| WHAT THE TASK REQUIRES |
Copy out the items below with "hour gridlines" changed to "hour lines" wherever it occurs, keeping every other word the same.

| TASK MATERIAL |

————————

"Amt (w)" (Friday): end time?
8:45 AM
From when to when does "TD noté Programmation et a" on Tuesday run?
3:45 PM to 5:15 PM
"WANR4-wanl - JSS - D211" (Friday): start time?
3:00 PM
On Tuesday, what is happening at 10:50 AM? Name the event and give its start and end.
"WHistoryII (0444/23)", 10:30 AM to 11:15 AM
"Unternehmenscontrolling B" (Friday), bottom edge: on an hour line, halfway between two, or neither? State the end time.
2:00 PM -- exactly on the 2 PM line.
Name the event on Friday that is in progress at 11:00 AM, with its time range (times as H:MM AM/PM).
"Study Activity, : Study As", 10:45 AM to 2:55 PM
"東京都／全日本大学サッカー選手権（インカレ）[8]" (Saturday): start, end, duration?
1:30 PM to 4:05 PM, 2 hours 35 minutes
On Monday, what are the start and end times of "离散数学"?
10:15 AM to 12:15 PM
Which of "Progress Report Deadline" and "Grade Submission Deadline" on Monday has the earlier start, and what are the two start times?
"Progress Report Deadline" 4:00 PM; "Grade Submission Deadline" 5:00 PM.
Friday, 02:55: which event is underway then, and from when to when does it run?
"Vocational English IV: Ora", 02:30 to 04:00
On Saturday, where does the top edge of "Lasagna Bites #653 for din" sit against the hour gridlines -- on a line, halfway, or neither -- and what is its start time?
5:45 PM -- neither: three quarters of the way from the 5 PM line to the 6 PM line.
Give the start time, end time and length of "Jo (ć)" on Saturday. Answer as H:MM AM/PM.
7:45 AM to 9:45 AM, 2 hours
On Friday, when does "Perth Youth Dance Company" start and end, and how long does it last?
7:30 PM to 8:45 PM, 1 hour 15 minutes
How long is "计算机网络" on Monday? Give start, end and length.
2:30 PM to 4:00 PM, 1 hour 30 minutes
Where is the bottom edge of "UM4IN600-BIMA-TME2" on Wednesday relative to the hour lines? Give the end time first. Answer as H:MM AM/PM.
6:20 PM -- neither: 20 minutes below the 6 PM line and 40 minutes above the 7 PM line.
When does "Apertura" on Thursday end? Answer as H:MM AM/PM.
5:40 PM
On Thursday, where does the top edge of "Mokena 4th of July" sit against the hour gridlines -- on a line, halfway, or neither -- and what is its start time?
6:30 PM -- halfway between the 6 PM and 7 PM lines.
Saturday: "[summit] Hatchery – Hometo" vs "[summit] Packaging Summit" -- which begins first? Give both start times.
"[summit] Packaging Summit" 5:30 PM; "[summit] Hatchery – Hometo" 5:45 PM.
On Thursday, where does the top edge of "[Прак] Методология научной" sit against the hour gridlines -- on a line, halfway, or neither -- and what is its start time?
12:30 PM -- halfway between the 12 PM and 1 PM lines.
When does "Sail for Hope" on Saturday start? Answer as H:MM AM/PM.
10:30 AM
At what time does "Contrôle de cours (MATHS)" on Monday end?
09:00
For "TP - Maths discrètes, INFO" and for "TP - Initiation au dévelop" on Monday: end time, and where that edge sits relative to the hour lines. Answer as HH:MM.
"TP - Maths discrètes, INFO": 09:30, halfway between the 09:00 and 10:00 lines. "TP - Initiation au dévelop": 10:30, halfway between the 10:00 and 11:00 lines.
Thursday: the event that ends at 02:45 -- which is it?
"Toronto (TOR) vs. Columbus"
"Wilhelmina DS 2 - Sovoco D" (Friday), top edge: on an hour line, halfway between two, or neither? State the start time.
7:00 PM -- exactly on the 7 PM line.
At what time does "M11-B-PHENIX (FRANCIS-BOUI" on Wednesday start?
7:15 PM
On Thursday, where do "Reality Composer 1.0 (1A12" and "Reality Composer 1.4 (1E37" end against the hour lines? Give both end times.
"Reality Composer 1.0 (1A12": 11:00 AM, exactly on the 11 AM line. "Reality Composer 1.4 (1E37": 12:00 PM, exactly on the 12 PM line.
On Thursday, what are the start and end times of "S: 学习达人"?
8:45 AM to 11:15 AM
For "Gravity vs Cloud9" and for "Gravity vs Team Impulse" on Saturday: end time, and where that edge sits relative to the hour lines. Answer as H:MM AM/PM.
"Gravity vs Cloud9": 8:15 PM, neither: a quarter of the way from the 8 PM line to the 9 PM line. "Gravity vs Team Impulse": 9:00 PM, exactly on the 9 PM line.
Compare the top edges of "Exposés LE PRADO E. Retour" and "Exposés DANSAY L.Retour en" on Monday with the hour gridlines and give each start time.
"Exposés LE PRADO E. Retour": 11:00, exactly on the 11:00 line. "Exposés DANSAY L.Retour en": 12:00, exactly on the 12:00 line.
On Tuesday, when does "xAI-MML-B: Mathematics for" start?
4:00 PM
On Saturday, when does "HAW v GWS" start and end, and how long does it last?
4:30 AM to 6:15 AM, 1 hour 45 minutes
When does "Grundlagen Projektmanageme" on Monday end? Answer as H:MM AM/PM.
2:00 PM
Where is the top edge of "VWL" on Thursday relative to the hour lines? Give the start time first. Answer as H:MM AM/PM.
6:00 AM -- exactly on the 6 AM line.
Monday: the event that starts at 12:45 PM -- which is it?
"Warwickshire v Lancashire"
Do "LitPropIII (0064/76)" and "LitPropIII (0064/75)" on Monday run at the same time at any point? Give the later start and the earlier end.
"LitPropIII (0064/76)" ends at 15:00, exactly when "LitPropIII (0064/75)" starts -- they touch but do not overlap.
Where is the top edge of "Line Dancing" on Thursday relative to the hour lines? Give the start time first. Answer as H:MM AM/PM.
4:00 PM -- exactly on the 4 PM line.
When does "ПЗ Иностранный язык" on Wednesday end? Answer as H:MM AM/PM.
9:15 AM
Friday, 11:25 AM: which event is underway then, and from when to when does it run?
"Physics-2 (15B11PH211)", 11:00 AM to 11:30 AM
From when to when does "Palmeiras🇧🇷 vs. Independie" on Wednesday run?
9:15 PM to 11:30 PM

————————

| PROBLEM SOLUTION |
"Amt (w)" (Friday): end time?
8:45 AM
From when to when does "TD noté Programmation et a" on Tuesday run?
3:45 PM to 5:15 PM
"WANR4-wanl - JSS - D211" (Friday): start time?
3:00 PM
On Tuesday, what is happening at 10:50 AM? Name the event and give its start and end.
"WHistoryII (0444/23)", 10:30 AM to 11:15 AM
"Unternehmenscontrolling B" (Friday), bottom edge: on an hour line, halfway between two, or neither? State the end time.
2:00 PM -- exactly on the 2 PM line.
Name the event on Friday that is in progress at 11:00 AM, with its time range (times as H:MM AM/PM).
"Study Activity, : Study As", 10:45 AM to 2:55 PM
"東京都／全日本大学サッカー選手権（インカレ）[8]" (Saturday): start, end, duration?
1:30 PM to 4:05 PM, 2 hours 35 minutes
On Monday, what are the start and end times of "离散数学"?
10:15 AM to 12:15 PM
Which of "Progress Report Deadline" and "Grade Submission Deadline" on Monday has the earlier start, and what are the two start times?
"Progress Report Deadline" 4:00 PM; "Grade Submission Deadline" 5:00 PM.
Friday, 02:55: which event is underway then, and from when to when does it run?
"Vocational English IV: Ora", 02:30 to 04:00
On Saturday, where does the top edge of "Lasagna Bites #653 for din" sit against the hour lines -- on a line, halfway, or neither -- and what is its start time?
5:45 PM -- neither: three quarters of the way from the 5 PM line to the 6 PM line.
Give the start time, end time and length of "Jo (ć)" on Saturday. Answer as H:MM AM/PM.
7:45 AM to 9:45 AM, 2 hours
On Friday, when does "Perth Youth Dance Company" start and end, and how long does it last?
7:30 PM to 8:45 PM, 1 hour 15 minutes
How long is "计算机网络" on Monday? Give start, end and length.
2:30 PM to 4:00 PM, 1 hour 30 minutes
Where is the bottom edge of "UM4IN600-BIMA-TME2" on Wednesday relative to the hour lines? Give the end time first. Answer as H:MM AM/PM.
6:20 PM -- neither: 20 minutes below the 6 PM line and 40 minutes above the 7 PM line.
When does "Apertura" on Thursday end? Answer as H:MM AM/PM.
5:40 PM
On Thursday, where does the top edge of "Mokena 4th of July" sit against the hour lines -- on a line, halfway, or neither -- and what is its start time?
6:30 PM -- halfway between the 6 PM and 7 PM lines.
Saturday: "[summit] Hatchery – Hometo" vs "[summit] Packaging Summit" -- which begins first? Give both start times.
"[summit] Packaging Summit" 5:30 PM; "[summit] Hatchery – Hometo" 5:45 PM.
On Thursday, where does the top edge of "[Прак] Методология научной" sit against the hour lines -- on a line, halfway, or neither -- and what is its start time?
12:30 PM -- halfway between the 12 PM and 1 PM lines.
When does "Sail for Hope" on Saturday start? Answer as H:MM AM/PM.
10:30 AM
At what time does "Contrôle de cours (MATHS)" on Monday end?
09:00
For "TP - Maths discrètes, INFO" and for "TP - Initiation au dévelop" on Monday: end time, and where that edge sits relative to the hour lines. Answer as HH:MM.
"TP - Maths discrètes, INFO": 09:30, halfway between the 09:00 and 10:00 lines. "TP - Initiation au dévelop": 10:30, halfway between the 10:00 and 11:00 lines.
Thursday: the event that ends at 02:45 -- which is it?
"Toronto (TOR) vs. Columbus"
"Wilhelmina DS 2 - Sovoco D" (Friday), top edge: on an hour line, halfway between two, or neither? State the start time.
7:00 PM -- exactly on the 7 PM line.
At what time does "M11-B-PHENIX (FRANCIS-BOUI" on Wednesday start?
7:15 PM
On Thursday, where do "Reality Composer 1.0 (1A12" and "Reality Composer 1.4 (1E37" end against the hour lines? Give both end times.
"Reality Composer 1.0 (1A12": 11:00 AM, exactly on the 11 AM line. "Reality Composer 1.4 (1E37": 12:00 PM, exactly on the 12 PM line.
On Thursday, what are the start and end times of "S: 学习达人"?
8:45 AM to 11:15 AM
For "Gravity vs Cloud9" and for "Gravity vs Team Impulse" on Saturday: end time, and where that edge sits relative to the hour lines. Answer as H:MM AM/PM.
"Gravity vs Cloud9": 8:15 PM, neither: a quarter of the way from the 8 PM line to the 9 PM line. "Gravity vs Team Impulse": 9:00 PM, exactly on the 9 PM line.
Compare the top edges of "Exposés LE PRADO E. Retour" and "Exposés DANSAY L.Retour en" on Monday with the hour lines and give each start time.
"Exposés LE PRADO E. Retour": 11:00, exactly on the 11:00 line. "Exposés DANSAY L.Retour en": 12:00, exactly on the 12:00 line.
On Tuesday, when does "xAI-MML-B: Mathematics for" start?
4:00 PM
On Saturday, when does "HAW v GWS" start and end, and how long does it last?
4:30 AM to 6:15 AM, 1 hour 45 minutes
When does "Grundlagen Projektmanageme" on Monday end? Answer as H:MM AM/PM.
2:00 PM
Where is the top edge of "VWL" on Thursday relative to the hour lines? Give the start time first. Answer as H:MM AM/PM.
6:00 AM -- exactly on the 6 AM line.
Monday: the event that starts at 12:45 PM -- which is it?
"Warwickshire v Lancashire"
Do "LitPropIII (0064/76)" and "LitPropIII (0064/75)" on Monday run at the same time at any point? Give the later start and the earlier end.
"LitPropIII (0064/76)" ends at 15:00, exactly when "LitPropIII (0064/75)" starts -- they touch but do not overlap.
Where is the top edge of "Line Dancing" on Thursday relative to the hour lines? Give the start time first. Answer as H:MM AM/PM.
4:00 PM -- exactly on the 4 PM line.
When does "ПЗ Иностранный язык" on Wednesday end? Answer as H:MM AM/PM.
9:15 AM
Friday, 11:25 AM: which event is underway then, and from when to when does it run?
"Physics-2 (15B11PH211)", 11:00 AM to 11:30 AM
From when to when does "Palmeiras🇧🇷 vs. Independie" on Wednesday run?
9:15 PM to 11:30 PM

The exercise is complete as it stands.